___ DATA RECORDS ___

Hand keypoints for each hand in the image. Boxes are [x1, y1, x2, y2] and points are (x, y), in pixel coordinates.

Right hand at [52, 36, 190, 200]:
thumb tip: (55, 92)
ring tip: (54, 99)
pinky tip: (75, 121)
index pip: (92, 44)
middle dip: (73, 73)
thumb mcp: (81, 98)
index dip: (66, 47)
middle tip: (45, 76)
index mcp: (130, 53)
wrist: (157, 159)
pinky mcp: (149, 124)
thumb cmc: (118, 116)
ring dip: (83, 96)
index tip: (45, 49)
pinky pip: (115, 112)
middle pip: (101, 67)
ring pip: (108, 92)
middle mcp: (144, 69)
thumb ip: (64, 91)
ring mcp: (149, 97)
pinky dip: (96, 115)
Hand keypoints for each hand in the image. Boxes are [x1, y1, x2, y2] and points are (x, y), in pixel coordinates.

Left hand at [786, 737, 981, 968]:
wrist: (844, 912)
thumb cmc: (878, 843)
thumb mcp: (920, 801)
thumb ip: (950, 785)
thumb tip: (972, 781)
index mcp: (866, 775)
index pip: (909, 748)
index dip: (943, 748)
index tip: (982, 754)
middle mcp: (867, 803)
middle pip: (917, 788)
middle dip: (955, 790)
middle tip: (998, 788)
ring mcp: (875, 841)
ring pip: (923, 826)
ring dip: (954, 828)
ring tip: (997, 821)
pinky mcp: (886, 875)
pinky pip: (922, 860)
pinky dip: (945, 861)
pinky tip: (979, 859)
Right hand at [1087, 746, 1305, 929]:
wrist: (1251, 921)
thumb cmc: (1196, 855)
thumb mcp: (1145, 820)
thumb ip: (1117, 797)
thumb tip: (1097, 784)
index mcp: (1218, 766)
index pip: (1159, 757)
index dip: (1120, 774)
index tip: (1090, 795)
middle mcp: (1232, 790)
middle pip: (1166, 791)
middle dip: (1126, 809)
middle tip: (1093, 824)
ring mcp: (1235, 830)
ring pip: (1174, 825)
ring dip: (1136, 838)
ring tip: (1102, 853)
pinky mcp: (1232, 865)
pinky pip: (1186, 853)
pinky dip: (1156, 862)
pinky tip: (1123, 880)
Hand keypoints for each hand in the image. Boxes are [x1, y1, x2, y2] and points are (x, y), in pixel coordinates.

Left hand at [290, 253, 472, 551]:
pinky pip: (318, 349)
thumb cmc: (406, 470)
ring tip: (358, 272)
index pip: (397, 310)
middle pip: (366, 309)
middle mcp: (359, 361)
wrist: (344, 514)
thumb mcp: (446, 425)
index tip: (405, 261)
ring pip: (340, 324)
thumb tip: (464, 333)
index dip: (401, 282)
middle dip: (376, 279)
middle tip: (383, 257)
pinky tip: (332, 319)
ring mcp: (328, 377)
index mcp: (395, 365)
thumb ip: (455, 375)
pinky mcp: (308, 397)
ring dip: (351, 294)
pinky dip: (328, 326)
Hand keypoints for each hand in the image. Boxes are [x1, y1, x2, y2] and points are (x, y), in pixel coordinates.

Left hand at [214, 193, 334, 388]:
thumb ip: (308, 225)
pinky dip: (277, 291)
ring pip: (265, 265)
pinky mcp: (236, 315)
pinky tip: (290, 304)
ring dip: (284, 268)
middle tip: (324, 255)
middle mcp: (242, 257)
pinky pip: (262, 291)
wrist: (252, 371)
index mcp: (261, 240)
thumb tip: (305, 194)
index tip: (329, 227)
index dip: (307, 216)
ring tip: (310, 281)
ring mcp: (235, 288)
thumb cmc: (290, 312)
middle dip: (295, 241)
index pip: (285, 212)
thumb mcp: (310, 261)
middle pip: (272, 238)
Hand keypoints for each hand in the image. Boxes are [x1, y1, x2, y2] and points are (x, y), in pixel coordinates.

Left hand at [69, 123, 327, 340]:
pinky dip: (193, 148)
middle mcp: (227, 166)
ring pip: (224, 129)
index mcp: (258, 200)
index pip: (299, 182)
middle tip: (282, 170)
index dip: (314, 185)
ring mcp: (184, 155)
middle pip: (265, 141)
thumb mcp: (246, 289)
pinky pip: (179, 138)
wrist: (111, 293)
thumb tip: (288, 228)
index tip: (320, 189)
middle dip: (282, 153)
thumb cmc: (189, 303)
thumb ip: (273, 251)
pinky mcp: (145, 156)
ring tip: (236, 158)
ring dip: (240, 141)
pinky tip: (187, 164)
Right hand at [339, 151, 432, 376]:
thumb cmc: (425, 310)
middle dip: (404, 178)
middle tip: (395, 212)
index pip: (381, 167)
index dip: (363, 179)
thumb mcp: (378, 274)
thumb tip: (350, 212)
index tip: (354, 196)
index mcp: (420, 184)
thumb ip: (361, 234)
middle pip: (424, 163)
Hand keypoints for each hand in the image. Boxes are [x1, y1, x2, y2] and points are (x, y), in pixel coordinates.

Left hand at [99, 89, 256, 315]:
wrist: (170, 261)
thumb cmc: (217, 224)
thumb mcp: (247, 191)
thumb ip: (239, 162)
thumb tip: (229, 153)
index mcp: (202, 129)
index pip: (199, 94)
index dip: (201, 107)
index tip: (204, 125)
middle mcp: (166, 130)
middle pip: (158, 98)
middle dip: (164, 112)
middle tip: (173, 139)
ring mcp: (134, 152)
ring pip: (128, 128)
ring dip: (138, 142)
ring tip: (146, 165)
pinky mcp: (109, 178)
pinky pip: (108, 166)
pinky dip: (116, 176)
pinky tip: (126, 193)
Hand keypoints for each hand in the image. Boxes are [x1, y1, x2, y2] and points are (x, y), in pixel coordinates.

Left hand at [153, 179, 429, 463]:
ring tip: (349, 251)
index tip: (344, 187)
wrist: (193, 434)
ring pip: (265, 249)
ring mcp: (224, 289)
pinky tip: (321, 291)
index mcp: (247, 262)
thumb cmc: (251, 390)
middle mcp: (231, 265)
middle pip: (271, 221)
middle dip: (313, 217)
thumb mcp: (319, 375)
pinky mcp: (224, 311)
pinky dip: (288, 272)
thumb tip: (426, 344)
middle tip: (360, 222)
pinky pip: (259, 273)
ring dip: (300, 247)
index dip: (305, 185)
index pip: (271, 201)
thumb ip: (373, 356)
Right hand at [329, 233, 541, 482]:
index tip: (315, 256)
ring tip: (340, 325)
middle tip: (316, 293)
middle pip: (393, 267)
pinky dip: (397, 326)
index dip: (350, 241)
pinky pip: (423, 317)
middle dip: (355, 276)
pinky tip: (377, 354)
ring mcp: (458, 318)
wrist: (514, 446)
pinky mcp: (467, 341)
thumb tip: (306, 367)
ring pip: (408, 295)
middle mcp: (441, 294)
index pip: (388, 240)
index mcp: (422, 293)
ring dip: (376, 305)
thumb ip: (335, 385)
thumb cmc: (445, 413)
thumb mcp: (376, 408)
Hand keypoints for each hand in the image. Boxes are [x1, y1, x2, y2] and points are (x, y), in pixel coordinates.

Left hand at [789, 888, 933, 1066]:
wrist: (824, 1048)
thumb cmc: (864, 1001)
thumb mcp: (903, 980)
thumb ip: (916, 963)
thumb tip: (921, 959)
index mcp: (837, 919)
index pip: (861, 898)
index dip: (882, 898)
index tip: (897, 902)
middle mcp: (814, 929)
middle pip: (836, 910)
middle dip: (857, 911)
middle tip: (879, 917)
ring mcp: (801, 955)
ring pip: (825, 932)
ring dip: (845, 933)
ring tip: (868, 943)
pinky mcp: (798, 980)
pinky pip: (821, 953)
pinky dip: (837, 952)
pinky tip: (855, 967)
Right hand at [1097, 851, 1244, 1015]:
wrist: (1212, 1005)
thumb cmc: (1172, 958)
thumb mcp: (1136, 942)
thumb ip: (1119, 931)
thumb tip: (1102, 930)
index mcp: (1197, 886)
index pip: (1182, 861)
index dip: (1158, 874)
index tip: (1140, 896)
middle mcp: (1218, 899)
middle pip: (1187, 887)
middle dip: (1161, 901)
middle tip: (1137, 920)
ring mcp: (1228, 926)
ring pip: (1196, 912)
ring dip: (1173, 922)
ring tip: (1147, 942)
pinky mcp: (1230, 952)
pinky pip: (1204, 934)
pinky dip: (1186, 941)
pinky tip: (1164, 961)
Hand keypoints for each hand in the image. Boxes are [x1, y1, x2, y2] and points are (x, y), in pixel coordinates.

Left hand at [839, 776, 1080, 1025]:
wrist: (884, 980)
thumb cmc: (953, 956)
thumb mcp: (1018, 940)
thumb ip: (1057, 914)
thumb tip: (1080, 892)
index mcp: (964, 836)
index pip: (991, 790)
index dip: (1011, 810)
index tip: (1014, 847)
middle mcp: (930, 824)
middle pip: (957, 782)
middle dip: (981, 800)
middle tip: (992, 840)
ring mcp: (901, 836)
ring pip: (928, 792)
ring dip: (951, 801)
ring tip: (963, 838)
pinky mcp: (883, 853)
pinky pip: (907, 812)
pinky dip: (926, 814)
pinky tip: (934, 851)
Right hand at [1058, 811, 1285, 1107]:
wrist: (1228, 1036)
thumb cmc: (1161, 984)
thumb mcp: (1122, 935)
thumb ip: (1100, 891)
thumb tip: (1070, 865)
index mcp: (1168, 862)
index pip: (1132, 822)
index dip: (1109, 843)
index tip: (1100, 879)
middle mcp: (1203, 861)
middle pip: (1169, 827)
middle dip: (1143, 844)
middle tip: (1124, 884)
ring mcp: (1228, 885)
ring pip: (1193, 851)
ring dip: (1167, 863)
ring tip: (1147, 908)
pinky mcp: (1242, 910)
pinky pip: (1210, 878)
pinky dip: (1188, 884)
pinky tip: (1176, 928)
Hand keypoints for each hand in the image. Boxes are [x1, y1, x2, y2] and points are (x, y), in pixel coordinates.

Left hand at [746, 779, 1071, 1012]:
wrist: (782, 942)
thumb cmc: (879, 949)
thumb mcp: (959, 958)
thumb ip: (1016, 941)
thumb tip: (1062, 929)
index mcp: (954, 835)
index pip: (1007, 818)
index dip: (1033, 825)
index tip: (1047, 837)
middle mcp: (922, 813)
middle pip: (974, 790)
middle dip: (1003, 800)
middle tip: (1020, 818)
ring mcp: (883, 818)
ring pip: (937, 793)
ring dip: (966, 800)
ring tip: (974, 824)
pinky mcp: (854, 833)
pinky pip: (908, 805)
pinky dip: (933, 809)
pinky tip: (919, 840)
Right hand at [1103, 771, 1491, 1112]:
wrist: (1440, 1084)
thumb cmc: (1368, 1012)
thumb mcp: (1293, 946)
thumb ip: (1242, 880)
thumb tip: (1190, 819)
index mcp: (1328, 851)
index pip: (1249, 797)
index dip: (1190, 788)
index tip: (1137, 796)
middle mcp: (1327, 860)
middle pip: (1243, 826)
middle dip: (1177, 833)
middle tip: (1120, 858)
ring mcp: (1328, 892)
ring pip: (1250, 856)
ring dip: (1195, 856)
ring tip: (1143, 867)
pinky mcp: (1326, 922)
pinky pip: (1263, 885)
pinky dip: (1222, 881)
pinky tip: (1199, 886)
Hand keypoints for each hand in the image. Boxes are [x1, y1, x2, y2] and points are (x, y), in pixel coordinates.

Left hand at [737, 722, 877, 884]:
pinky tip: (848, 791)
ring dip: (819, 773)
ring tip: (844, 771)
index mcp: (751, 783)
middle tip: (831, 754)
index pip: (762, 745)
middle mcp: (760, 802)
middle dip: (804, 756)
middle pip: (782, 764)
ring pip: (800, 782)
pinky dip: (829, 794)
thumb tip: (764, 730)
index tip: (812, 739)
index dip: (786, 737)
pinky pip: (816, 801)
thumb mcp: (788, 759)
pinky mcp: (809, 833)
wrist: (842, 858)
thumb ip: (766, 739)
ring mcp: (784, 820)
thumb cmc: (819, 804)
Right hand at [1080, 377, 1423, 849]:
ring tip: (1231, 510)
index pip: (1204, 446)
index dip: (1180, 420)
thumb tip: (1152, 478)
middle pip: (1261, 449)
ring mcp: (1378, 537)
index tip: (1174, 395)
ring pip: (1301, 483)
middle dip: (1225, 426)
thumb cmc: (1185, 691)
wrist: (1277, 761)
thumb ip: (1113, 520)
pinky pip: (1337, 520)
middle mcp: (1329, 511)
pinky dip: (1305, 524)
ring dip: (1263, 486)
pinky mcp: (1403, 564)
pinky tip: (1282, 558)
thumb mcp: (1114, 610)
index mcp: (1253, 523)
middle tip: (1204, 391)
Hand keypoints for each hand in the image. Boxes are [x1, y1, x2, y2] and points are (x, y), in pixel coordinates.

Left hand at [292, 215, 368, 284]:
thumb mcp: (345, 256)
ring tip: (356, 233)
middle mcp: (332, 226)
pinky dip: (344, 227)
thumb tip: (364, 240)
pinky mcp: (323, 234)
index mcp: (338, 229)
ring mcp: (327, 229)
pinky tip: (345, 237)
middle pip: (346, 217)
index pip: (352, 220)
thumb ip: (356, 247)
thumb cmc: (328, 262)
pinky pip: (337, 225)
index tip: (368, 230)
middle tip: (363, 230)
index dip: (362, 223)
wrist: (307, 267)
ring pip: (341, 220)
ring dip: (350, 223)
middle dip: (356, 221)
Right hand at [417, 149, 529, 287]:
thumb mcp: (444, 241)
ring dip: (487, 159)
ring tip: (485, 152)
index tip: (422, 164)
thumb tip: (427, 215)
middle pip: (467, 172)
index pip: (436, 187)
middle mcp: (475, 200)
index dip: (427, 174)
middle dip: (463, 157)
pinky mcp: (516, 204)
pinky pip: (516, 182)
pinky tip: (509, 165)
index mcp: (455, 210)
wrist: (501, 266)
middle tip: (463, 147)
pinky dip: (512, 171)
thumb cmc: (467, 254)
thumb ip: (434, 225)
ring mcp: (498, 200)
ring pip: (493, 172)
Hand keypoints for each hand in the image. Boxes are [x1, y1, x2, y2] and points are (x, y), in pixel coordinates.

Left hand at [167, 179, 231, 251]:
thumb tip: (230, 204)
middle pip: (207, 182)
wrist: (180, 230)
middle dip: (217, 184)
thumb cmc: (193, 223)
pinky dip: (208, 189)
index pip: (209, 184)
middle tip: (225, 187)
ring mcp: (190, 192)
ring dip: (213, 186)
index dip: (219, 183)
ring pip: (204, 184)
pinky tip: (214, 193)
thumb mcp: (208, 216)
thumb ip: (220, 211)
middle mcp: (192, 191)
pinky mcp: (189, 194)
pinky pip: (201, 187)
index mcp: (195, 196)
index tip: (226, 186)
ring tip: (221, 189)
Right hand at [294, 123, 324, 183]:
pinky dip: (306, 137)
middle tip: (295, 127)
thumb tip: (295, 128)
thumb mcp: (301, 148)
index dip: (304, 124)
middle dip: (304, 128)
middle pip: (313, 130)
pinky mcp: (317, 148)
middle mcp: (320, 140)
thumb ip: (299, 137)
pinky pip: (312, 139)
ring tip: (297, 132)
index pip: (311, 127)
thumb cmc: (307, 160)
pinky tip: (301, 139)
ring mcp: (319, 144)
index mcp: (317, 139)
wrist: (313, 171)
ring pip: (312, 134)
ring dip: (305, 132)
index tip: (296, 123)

___

» ABOUT THIS TASK
Reproduce word for word the material above, starting with the line that has "ring tip: (1147, 908)" and stopping after the line that has "middle tip: (1120, 858)".

» SOLVED PROBLEM
ring tip: (1147, 908)
pinky mcp: (1242, 910)
pinky pip: (1210, 878)
pinky dip: (1188, 884)
pinky tip: (1176, 928)
Hand keypoints for each hand in the image. Boxes are [x1, y1, x2, y2] and points are (x, y), in pixel coordinates.

Left hand at [746, 779, 1071, 1012]:
wrist: (782, 942)
thumb cmc: (879, 949)
thumb mcp: (959, 958)
thumb ip: (1016, 941)
thumb tip: (1062, 929)
index mcp: (954, 835)
index pip: (1007, 818)
index dip: (1033, 825)
index tip: (1047, 837)
middle mcp: (922, 813)
middle pip: (974, 790)
middle dip: (1003, 800)
middle tip: (1020, 818)
ring mcp: (883, 818)
ring pip: (937, 793)
ring dip: (966, 800)
ring tip: (974, 824)
pinky mcp: (854, 833)
pinky pip: (908, 805)
pinky dip: (933, 809)
pinky tip: (919, 840)
Right hand at [1103, 771, 1491, 1112]:
wrist: (1440, 1084)
thumb cmc: (1368, 1012)
thumb mcp: (1293, 946)
thumb ip: (1242, 880)
thumb tip: (1190, 819)
index mcp: (1328, 851)
index pip: (1249, 797)
index dip: (1190, 788)
index tip: (1137, 796)
middle mcp: (1327, 860)
middle pip: (1243, 826)
middle dip: (1177, 833)
middle tip: (1120, 858)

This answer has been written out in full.